**What is required:**
Only lines containing "Balenie" belong in the answer, each copied from the entries below.
(Records shown Opens)
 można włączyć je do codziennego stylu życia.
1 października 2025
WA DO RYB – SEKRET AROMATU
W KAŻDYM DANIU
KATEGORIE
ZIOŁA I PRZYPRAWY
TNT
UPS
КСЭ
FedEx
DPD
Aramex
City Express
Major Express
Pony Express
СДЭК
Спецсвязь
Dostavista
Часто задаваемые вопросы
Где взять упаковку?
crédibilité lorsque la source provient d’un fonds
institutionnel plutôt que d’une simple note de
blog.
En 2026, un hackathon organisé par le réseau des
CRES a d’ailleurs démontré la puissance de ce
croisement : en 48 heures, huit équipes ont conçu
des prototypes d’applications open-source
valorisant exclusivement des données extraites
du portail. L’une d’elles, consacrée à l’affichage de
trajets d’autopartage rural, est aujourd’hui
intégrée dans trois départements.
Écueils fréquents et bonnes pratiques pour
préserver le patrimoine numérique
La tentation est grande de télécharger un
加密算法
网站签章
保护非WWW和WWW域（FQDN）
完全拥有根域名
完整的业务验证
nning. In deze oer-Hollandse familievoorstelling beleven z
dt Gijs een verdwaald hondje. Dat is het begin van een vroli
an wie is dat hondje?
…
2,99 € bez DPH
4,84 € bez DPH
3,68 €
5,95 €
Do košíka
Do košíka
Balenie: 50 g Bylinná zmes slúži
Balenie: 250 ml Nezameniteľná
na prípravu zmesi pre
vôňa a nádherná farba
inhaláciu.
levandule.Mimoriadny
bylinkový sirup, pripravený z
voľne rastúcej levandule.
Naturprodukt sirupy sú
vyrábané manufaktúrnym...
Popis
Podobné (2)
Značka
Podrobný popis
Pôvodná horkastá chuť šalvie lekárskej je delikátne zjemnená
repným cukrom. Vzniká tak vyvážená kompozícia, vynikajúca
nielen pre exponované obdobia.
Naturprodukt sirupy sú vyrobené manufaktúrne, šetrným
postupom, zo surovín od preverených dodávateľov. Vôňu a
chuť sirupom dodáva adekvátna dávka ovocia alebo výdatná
(Records shown Closes)
(Records shown Opens)
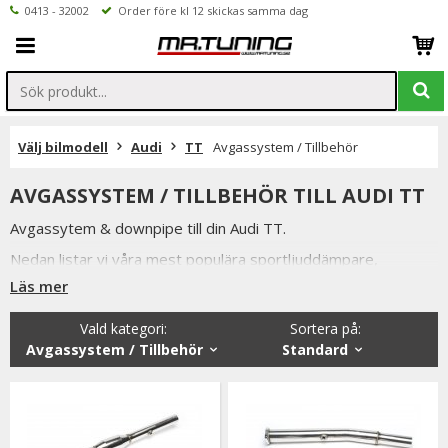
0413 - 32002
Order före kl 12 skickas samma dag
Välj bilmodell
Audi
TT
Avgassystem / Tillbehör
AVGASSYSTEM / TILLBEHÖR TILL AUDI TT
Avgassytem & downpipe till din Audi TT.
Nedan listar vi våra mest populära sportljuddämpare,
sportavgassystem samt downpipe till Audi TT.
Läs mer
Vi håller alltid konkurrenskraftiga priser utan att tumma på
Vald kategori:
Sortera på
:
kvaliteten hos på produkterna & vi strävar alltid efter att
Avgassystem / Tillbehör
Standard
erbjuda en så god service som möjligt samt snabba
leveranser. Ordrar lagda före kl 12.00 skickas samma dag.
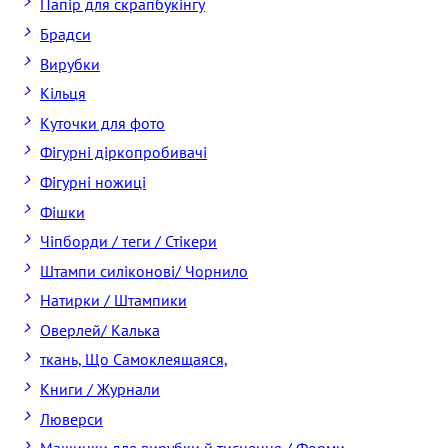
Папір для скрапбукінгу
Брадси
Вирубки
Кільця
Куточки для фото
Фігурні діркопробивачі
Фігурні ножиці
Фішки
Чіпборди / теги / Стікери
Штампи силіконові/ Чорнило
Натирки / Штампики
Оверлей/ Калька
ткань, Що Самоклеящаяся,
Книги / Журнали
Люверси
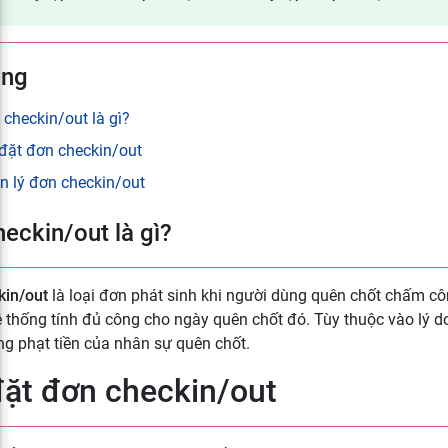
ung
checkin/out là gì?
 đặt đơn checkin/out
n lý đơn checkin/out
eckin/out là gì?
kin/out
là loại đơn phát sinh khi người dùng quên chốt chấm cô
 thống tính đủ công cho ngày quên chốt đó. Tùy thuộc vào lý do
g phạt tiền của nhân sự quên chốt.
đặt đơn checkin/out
(Records shown Closes)
(Records shown Opens)
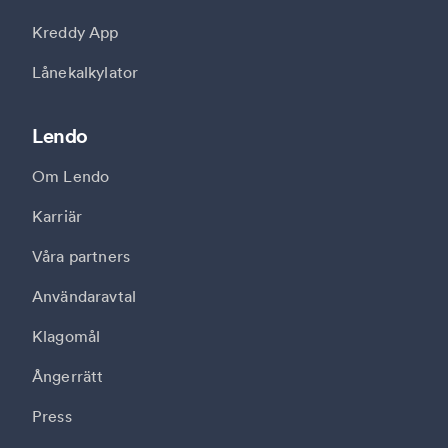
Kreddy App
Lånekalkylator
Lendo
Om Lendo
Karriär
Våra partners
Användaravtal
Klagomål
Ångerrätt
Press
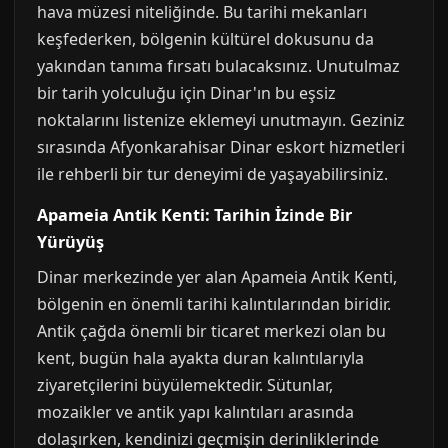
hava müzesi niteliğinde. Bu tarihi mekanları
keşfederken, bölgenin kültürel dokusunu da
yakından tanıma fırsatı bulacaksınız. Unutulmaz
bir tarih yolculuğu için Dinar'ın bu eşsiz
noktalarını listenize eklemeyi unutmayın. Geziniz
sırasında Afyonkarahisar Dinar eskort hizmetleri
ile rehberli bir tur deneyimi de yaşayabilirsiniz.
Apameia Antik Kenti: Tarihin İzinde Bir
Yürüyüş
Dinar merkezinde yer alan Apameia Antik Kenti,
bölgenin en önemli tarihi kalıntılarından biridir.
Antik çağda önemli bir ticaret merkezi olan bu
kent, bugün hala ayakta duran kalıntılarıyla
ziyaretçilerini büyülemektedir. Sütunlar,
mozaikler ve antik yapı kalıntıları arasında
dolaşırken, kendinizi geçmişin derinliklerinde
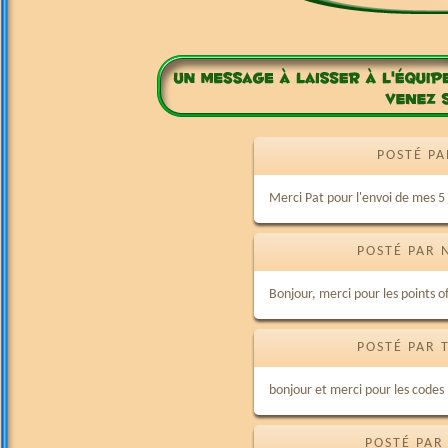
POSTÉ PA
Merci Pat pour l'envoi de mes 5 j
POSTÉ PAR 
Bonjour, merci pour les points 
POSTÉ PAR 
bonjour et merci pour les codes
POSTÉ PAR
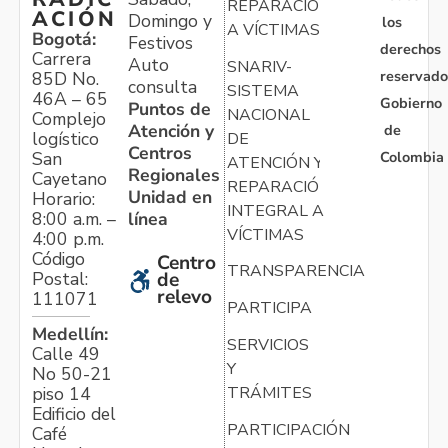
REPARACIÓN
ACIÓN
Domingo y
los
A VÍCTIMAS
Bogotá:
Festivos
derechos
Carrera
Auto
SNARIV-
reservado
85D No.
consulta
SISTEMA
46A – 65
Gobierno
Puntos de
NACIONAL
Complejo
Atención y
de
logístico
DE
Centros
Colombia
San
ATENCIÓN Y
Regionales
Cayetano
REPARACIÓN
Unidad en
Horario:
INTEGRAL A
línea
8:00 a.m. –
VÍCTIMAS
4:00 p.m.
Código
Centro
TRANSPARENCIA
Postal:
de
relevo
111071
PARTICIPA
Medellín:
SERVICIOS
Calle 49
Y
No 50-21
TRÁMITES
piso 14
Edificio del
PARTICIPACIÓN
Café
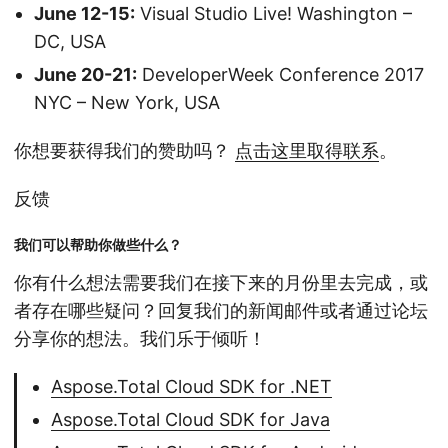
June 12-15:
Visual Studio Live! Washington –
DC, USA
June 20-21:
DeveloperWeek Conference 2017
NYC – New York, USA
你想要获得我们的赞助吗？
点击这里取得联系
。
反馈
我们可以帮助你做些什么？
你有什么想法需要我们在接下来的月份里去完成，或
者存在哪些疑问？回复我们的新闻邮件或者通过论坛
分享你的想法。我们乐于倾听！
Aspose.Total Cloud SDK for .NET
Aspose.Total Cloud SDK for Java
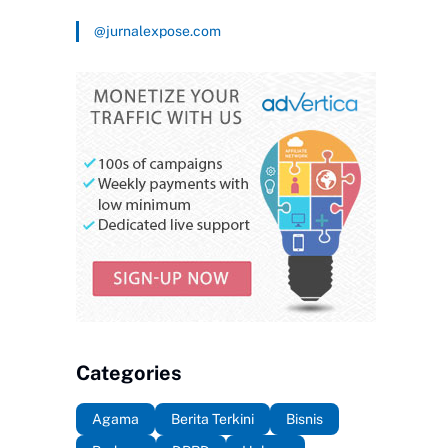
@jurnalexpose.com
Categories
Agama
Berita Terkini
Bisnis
(Records shown Closes)
**Exercise output:**
Balenie: 50 g Bylinná zmes slúži
Balenie: 250 ml Nezameniteľná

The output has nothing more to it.